The Plague: Birth of a Killer is the title of Brian Thomas’ latest DpSU. Naturally it is about the reason why the plague bacteria kill people, considering how wonderful God is. something about the fall? Excuse me while I grab a nice, red, juicy apple…
For some background the Black Death is believed to have been caused by the bacteria Yersinia pestis (pictured above). There has been some doubt about this in the past, but more recent research seems to have vindicated the original hypothesis. A recent study, not mentioned in this DpSU, apparently showed that the strain of Y. pestis that caused the Black Death is now extinct. Nevertheless, the species survives to this day, producing plagues of its own on a reasonably regular basis, although intriguingly in a different pattern to the original plagues.
Anyway, so a new study, which (among other things) compared the genome of Y. pestis with that of the closely related Y. pseudotuberculosis, found that:
[T]he Y. pestis species was missing six sRNAs that Y. pseudotuberculosis possesses. Further, these six sRNAs regulate the production of proteins that help enable the bacteria to cause disease.
Mr Thomas wishes to argue that the reason why Y. pestis is virulent (and Y. pseudotuberculosis is not) is that it has lost information and denegrated since, and as a result of, The Fall.
Could a loss of important sRNAs in an ancient population of Y. pseudotuberculosis have led to Y. pestis and the plague? If so, this would again demonstrate that disease-causing germs resulted not from direct creation or Darwinian evolution, but rather from the sin-cursed condition of this world, in which all living systems are subject to corruption and decay.
For one thing, I fail to see how all this rules out evolution at all.* More importantly, we have the problem that the study itself does not seem to agree with Mr Thomas’ conclusions.

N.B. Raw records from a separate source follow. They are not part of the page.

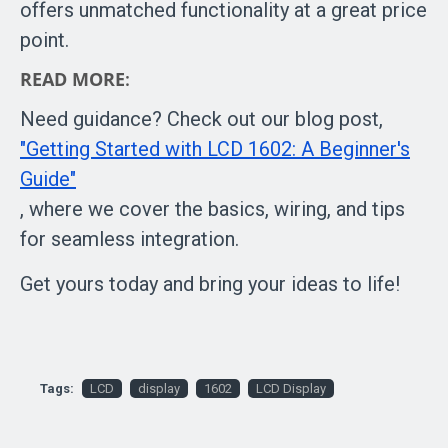
offers unmatched functionality at a great price
point.
READ MORE
:
Need guidance? Check out our blog post,
"Getting Started with LCD 1602: A Beginner's
Guide"
, where we cover the basics, wiring, and tips
for seamless integration.
Get yours today and bring your ideas to life!
Tags:
LCD
display
1602
LCD Display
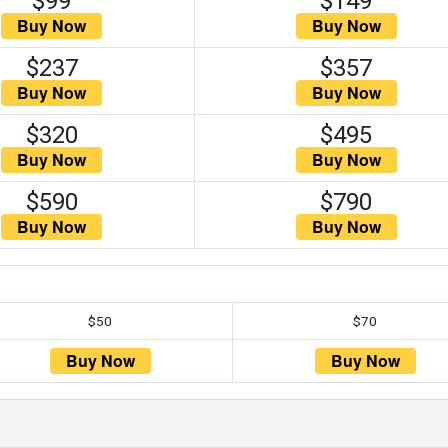
$99
$149
$237
$357
$320
$495
$590
$790
$50
$70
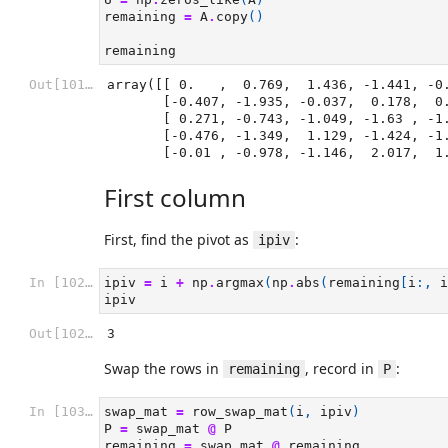
remaining
=
A
.
copy
()
remaining
Out[101]:
array([[ 0.   ,  0.769,  1.436, -1.441, -0.
       [-0.407, -1.935, -0.037,  0.178,  0.371],

       [ 0.271, -0.743, -1.049, -1.63 , -1.277],

       [-0.476, -1.349,  1.129, -1.424, -1.897],

       [-0.01 , -0.978, -1.146,  2.017,  
First column
First, find the pivot as
:
ipiv
In [102]:
ipiv
=
i
+
np
.
argmax
(
np
.
abs
(
remaining
[
i
:,
i
ipiv
Out[102]:
3
Swap the rows in
, record in
:
remaining
P
In [103]:
swap_mat
=
row_swap_mat
(
i
,
ipiv
)
P
=
swap_mat
@
P
remaining
=
swap_mat
@
remaining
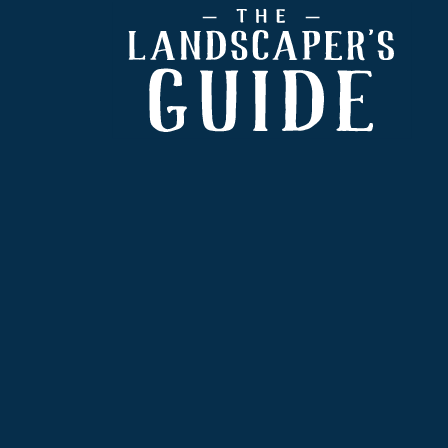
Footer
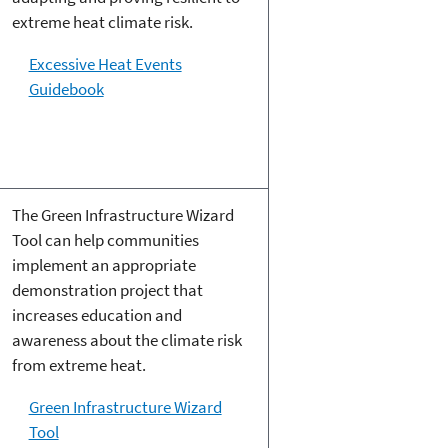
extreme heat climate risk.
Excessive Heat Events
Guidebook
The Green Infrastructure Wizard
Tool can help communities
implement an appropriate
demonstration project that
increases education and
awareness about the climate risk
from extreme heat.
Green Infrastructure Wizard
Tool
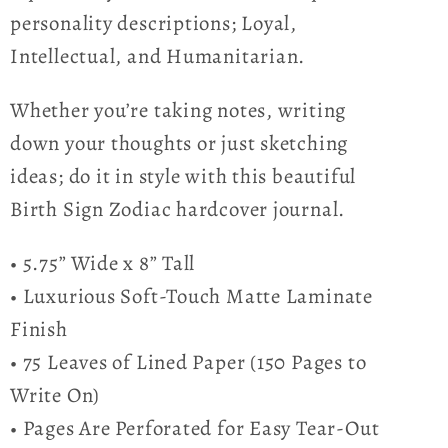
personality descriptions; Loyal,
Intellectual, and Humanitarian.
Whether you’re taking notes, writing
down your thoughts or just sketching
ideas; do it in style with this beautiful
Birth Sign Zodiac hardcover journal.
• 5.75” Wide x 8” Tall
• Luxurious Soft-Touch Matte Laminate
Finish
• 75 Leaves of Lined Paper (150 Pages to
Write On)
• Pages Are Perforated for Easy Tear-Out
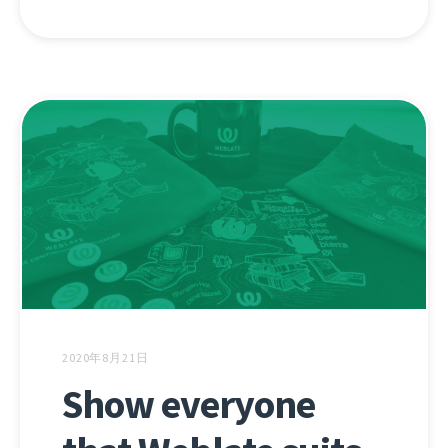
2020年8月21日
Show everyone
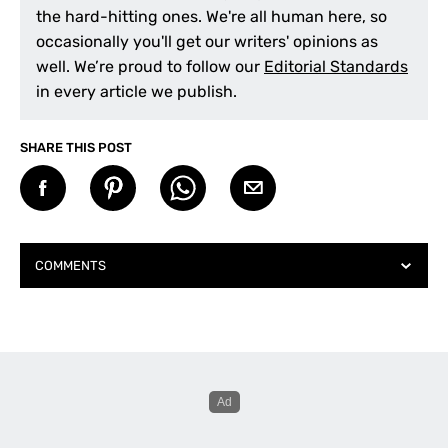
the hard-hitting ones. We're all human here, so
occasionally you'll get our writers' opinions as
well. We’re proud to follow our
Editorial Standards
in every article we publish.
SHARE THIS POST
COMMENTS
Graham Easterby
says:
February 4, 2026 at 10:03 am
Good story on photographic tips, however, the
current challenge is ‘what to do with your
photos’?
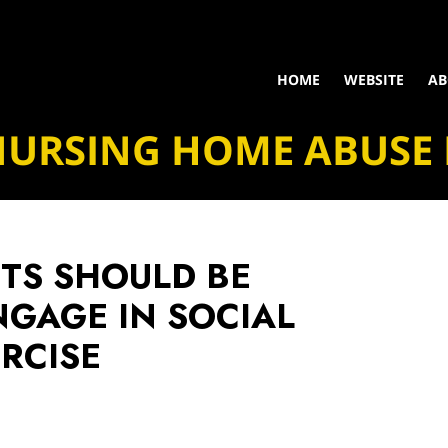
HOME
WEBSITE
AB
NURSING HOME ABUSE
NTS SHOULD BE
GAGE IN SOCIAL
ERCISE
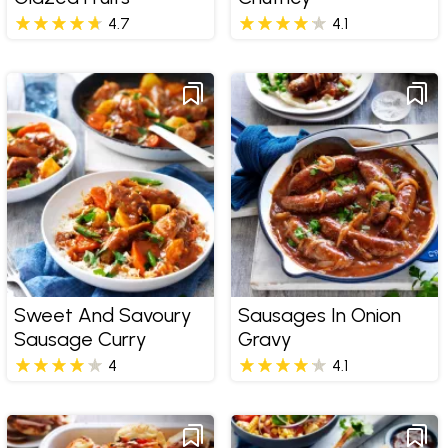
4.7
4.1
Sweet And Savoury
Sausages In Onion
Sausage Curry
Gravy
4
4.1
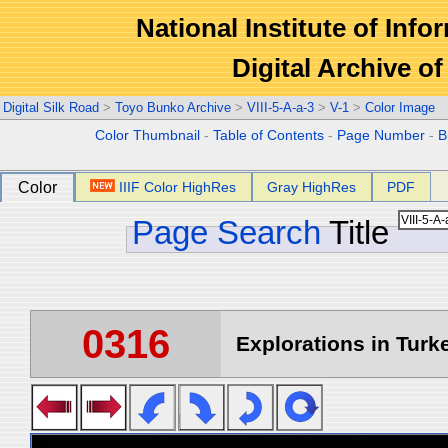
National Institute of Info
Digital Archive 
Digital Silk Road
>
Toyo Bunko Archive
>
VIII-5-A-a-3
>
V-1
>
Color Image
Color Thumbnail
-
Table of Contents
-
Page Number
-
B
Color
IIIF Color HighRes
Gray HighRes
PDF
Page Search
Title
0316
Explorations in Turke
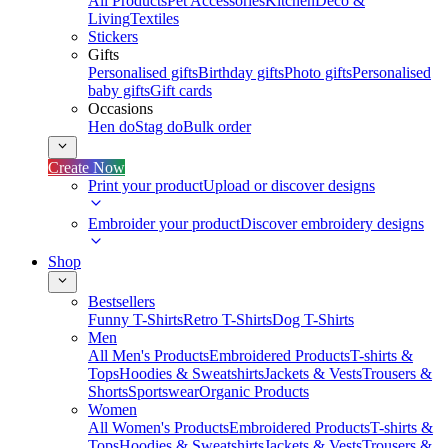
All Products
Pet Accessories
Kitchen
Deco &
Living
Textiles
Stickers
Gifts
Personalised gifts
Birthday gifts
Photo gifts
Personalised
baby gifts
Gift cards
Occasions
Hen do
Stag do
Bulk order
Create Now
Print your product
Upload or discover designs
Embroider your product
Discover embroidery designs
Shop
Bestsellers
Funny T-Shirts
Retro T-Shirts
Dog T-Shirts
Men
All Men's Products
Embroidered Products
T-shirts &
Tops
Hoodies & Sweatshirts
Jackets & Vests
Trousers &
Shorts
Sportswear
Organic Products
Women
All Women's Products
Embroidered Products
T-shirts &
Tops
Hoodies & Sweatshirts
Jackets & Vests
Trousers &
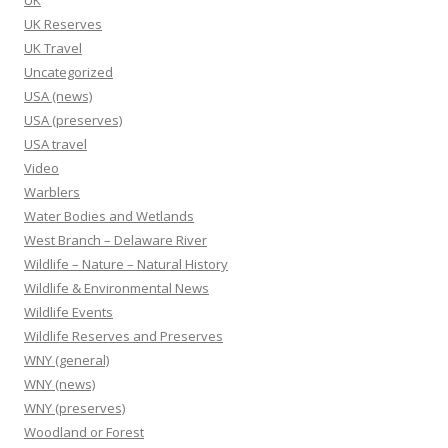
UK
UK Reserves
UK Travel
Uncategorized
USA (news)
USA (preserves)
USA travel
Video
Warblers
Water Bodies and Wetlands
West Branch – Delaware River
Wildlife – Nature – Natural History
Wildlife & Environmental News
Wildlife Events
Wildlife Reserves and Preserves
WNY (general)
WNY (news)
WNY (preserves)
Woodland or Forest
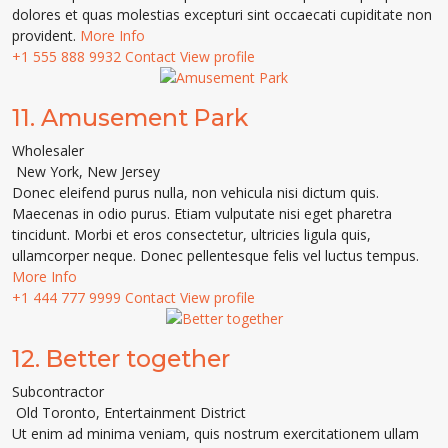
dolores et quas molestias excepturi sint occaecati cupiditate non
provident.
More Info
+1 555 888 9932
Contact
View profile
11.
Amusement Park
Wholesaler
New York
,
New Jersey
Donec eleifend purus nulla, non vehicula nisi dictum quis.
Maecenas in odio purus. Etiam vulputate nisi eget pharetra
tincidunt. Morbi et eros consectetur, ultricies ligula quis,
ullamcorper neque. Donec pellentesque felis vel luctus tempus.
More Info
+1 444 777 9999
Contact
View profile
12.
Better together
Subcontractor
Old Toronto
,
Entertainment District
Ut enim ad minima veniam, quis nostrum exercitationem ullam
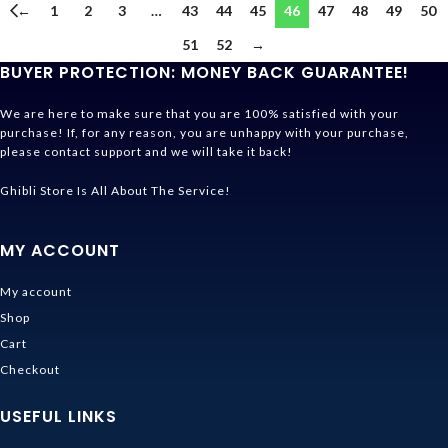
←
1
2
3
…
43
44
45
46
47
48
49
50
51
52
→
BUYER PROTECTION: MONEY BACK GUARANTEE!
We are here to make sure that you are 100% satisfied with your
purchase! If, for any reason, you are unhappy with your purchase,
please contact support and we will take it back!
Ghibli Store Is All About The Service!
MY ACCOUNT
My account
Shop
Cart
Checkout
USEFUL LINKS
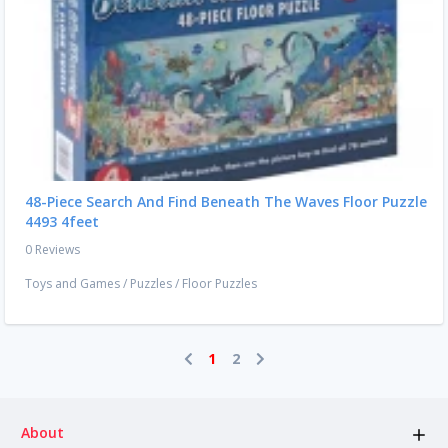
48-Piece Search And Find Beneath The Waves Floor Puzzle
4493 4feet
0 Reviews
Toys and Games
/
Puzzles
/
Floor Puzzles
1
2
About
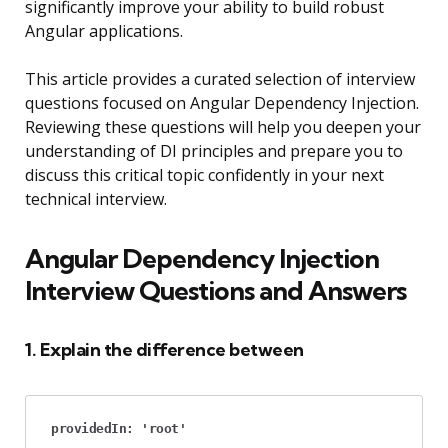
significantly improve your ability to build robust
Angular applications.
This article provides a curated selection of interview
questions focused on Angular Dependency Injection.
Reviewing these questions will help you deepen your
understanding of DI principles and prepare you to
discuss this critical topic confidently in your next
technical interview.
Angular Dependency Injection
Interview Questions and Answers
1. Explain the difference between
providedIn: 'root'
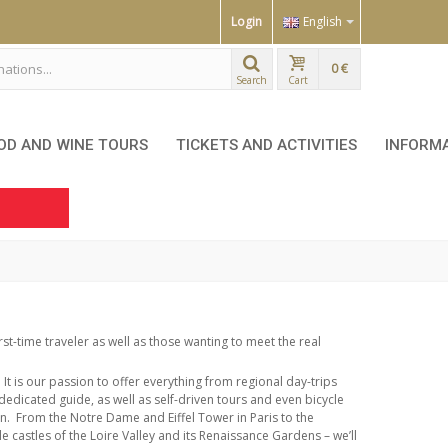
Login
English
0 €
Search
Cart
OD AND WINE TOURS
TICKETS AND ACTIVITIES
INFORM
irst-time traveler as well as those wanting to meet the real
It is our passion to offer everything from regional day-trips
dedicated guide, as well as self-driven tours and even bicycle
n.
From the Notre Dame and Eiffel Tower in Paris to the
e castles of the Loire Valley and its Renaissance Gardens –
we’ll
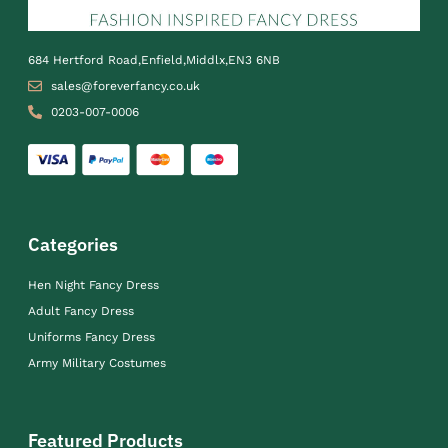
684 Hertford Road,Enfield,Middlx,EN3 6NB
sales@foreverfancy.co.uk
0203-007-0006
Categories
Hen Night Fancy Dress
Adult Fancy Dress
Uniforms Fancy Dress
Army Military Costumes
Featured Products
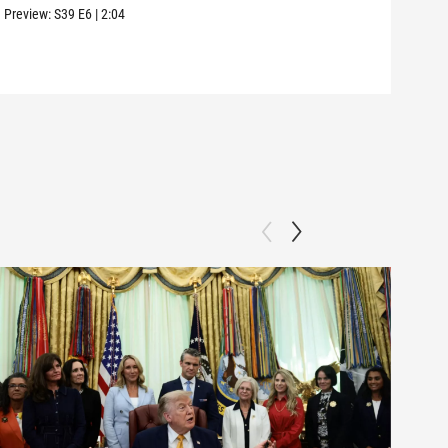
Ros
Preview:
S39
E6
|
2:04
Clip:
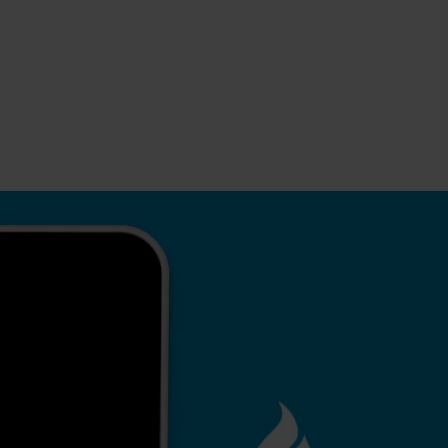
s
tion
nability
mers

This is PNAS, which means that I can only see the abstract if, like today, nobody has posted the pdf of the paper else-ware on the net. However, the abstract is usually the most (important-)information-dense part of a paper, and summarises the whole thing. I don’t think that it is particularly likely that the first line of the part I can’t see begins: “Fooled ya! We actually mean the complete opposite to what you just read.” Here, then, is an important sentance from the abstract, bold by me:
Deletion of multiple sRNAs in Y. pseudotuberculosis leads to attenuation of the pathogen in a mouse model of yersiniosis, as does the inactivation in Y. pestis of a conserved, Yersinia-specific sRNA in a mouse model of pneumonic plague.
In short, even if the removal of some of the sRNAs studied causes virulence, there are other things that, when they are removed, reduce the danger of the bacteria. This at very least implies that the ‘decay from the Fall’ had to add things to the Y. pestis genome to get it to kill people. I’d certainly say that there is at least as much evidence for that in this study than there is for B.T.’s idea.
Where does that leave us? With the concluding statement already lying in tatters, I would say:
Thus, according to the evidence, Yersinia was originally well-created as a useful soil and gut bacteria, but some of the formerly precise mechanisms appear to have broken down in Y. pestis. The intricate cell-host communication systems were marred after sin entered the world through Adam, resulting in pathogenic instead of beneficial bacteria.
So I’ll just end it now, I think…
I’d call this a Type AE: Misrepresented Study.
And before you ask, it was a very nice apple, thank you.
*Of course, it is impossible to rule out the possibility that an omnipotent, omniscient, and, above all, omnidickish Creator couldn’t have created Y. pestis as is, while making it look like it was evolved/denigrated. It is also impossible to rule out the possibility that He did it all just last Thursday.